A list of people whose very presence is hazardous to your GPA
By Alex Stanton, Staff Writer
In this, the third edition of my column dedicated entirely to the listing of living, breathing pet peeves, we’re going to wind down a little and place this list on more of a local level.
We’ve established that Vancouverites of just about every type are boring, poorly-dressed snobs. We’ve shown the stereotypical millennial—militantly anti-theist, perma-stoned, and addicted to documenting every event on their phones—the error of their ways. We’ve even made sure to remind ourselves of why—and just how much—we hate the infamously unfunny The Tonight Show host Jimmy Fallon.
But let’s be realistic for a moment here. When are any of us going to encounter Fallon at Columbia SkyTrain station, or witness him strolling around Lafarge Lake? Hopefully never. But, I digress; here’s a list of those whose existence makes life at our very own Dougie Daycare funnier, more difficult, or downright annoying.
1. People who pay for everything in change:
If there’s one type of person I really don’t like to see in front of me in the 12 items or less checkout line at the grocery store, it would be old ladies. For whatever reason, they don’t like to carry around large bills, and heaven forbid they attempt to decipher this frightening, new, plastic technology. That being said, say what you want about the old ladies—at least they have an excuse. Sally the Student, picking through her change in the cafeteria line because she doesn’t want to have to break a $10 bill has no excuse whatsoever.
If you take more than 15 seconds paying for your double-double and long john, this might be you.
2. People who smell offensive:
Really, I can do without these people in just about any situation, but I can’t help but be genuinely curious as to how someone fresh out of high school comes to class smelling like they bathed in sour milk. It’s just so easy to smell awesome, and washing yourself feels excellent after a hard day. This doesn’t just apply to those who don’t bathe, though. I’m including those of you who bathe in Axe Body Spray.
If, despite the fact that you’re a decent person, nobody wants to be your friend, this might be you.

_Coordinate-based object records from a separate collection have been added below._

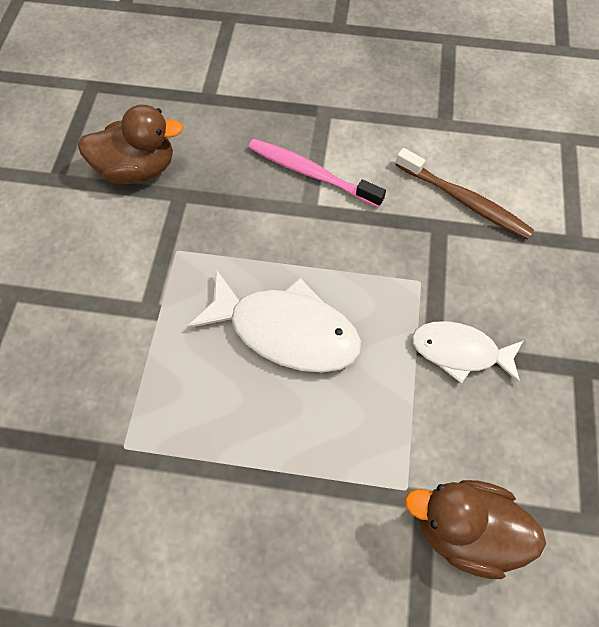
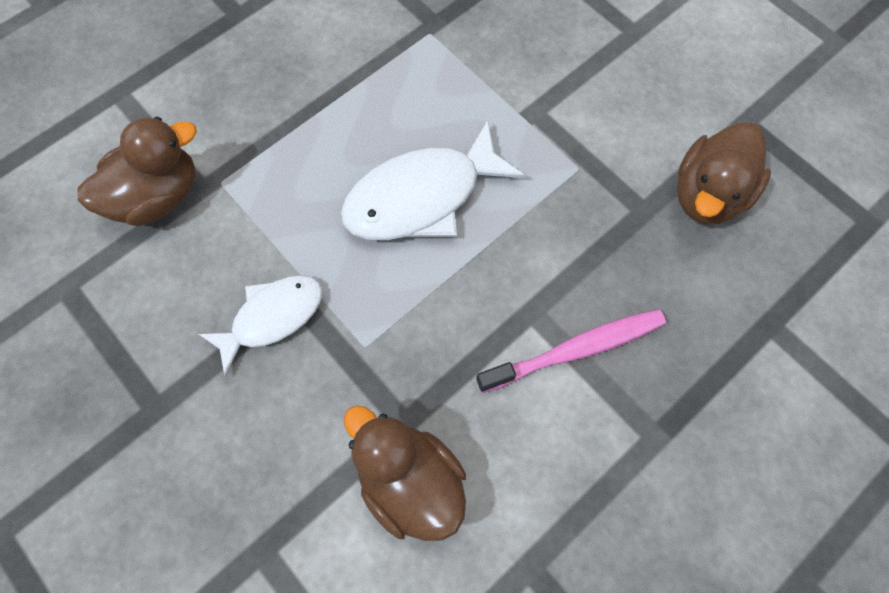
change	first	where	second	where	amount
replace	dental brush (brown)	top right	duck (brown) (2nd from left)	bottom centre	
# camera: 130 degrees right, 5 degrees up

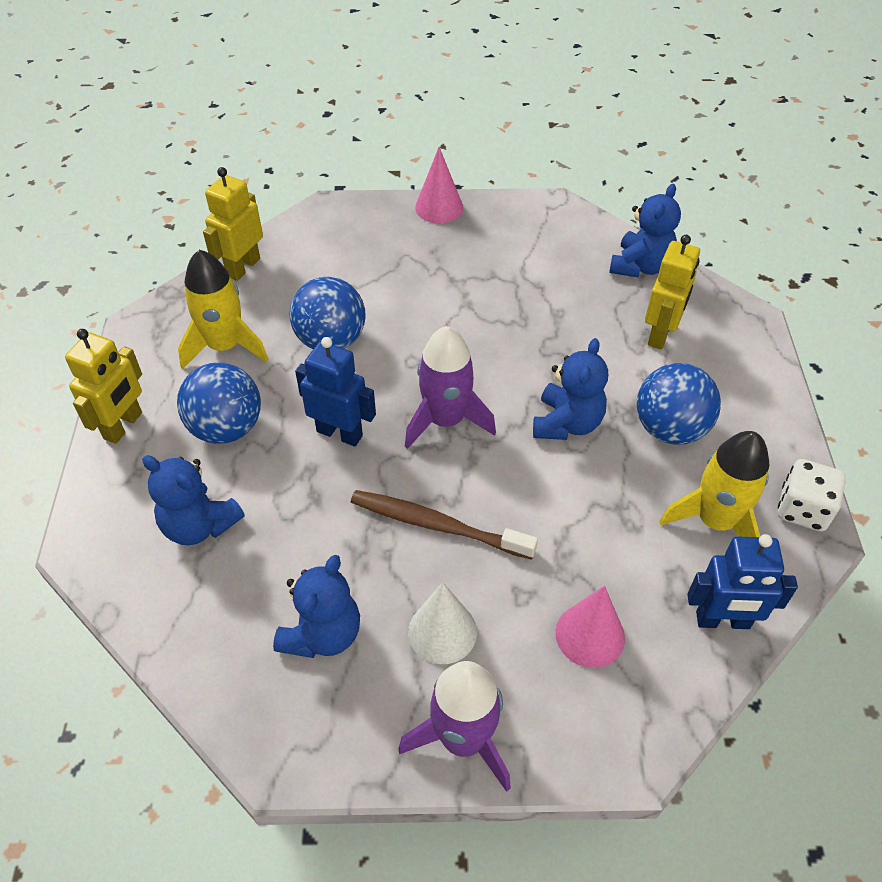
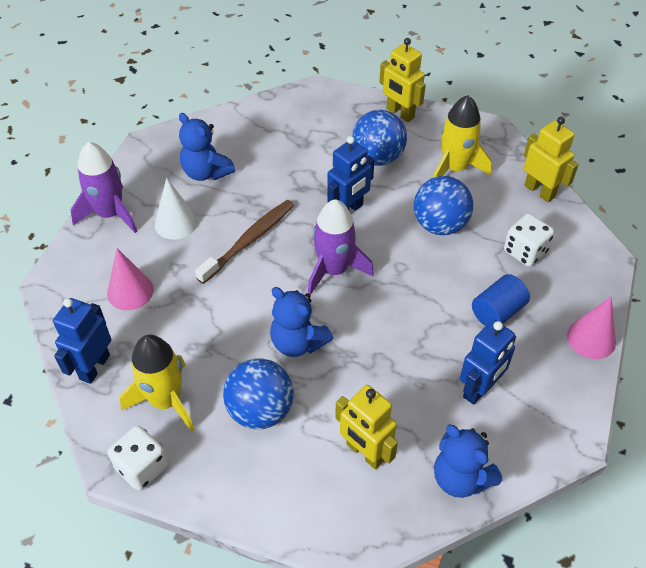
change	first	where	second	where	amount
delete	stuffed bear (royal blue) (1st from left)	middle left			
insert			robot figure (royal blue) (3rd from left)	middle right	
insert			solid cylinder (royal blue)	middle right	
insert			dice (white) (2nd from left)	middle right	
# camera: 110 degrees right, 0 degrees up

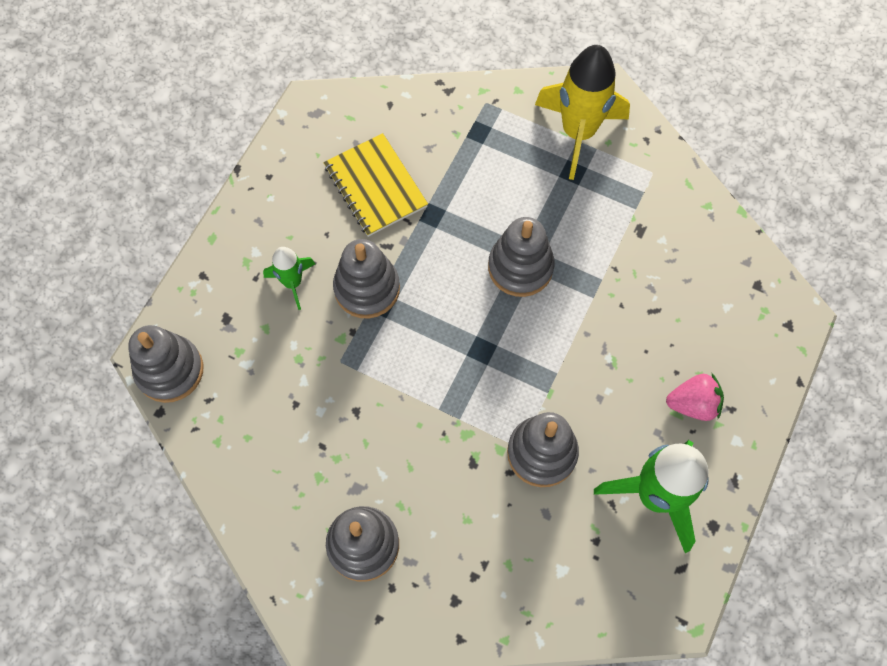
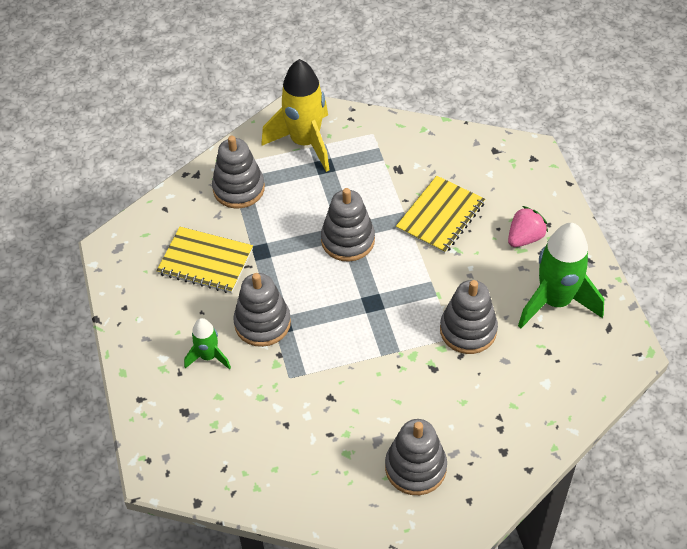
change	first	where	second	where	amount
insert			notepad (golden) (2nd from left)	centre	
move	stacking rings (gray) (1st from left)	middle left		top centre	
# camera: 40 degrees left, 15 degrees down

3. High School kids who smoke:
This is the anomaly of the list, because you won’t find this category of people in classes alongside you… But I can assure those of you who attend classes at the David Lam campus will encounter them more often than you’d like. They can be commonly spotted buying food from our vastly superior, White-Spot-branded cafeteria. But if you want the main reason you see children walking around a learning institution for adults, I’ve got two words: smoke pit. They’d be tolerable if most of them weren’t there to bum smokes.
If you’ve acquired this issue of the Other Press by trespassing onto the property of a learning institution that is not your own, this might be you.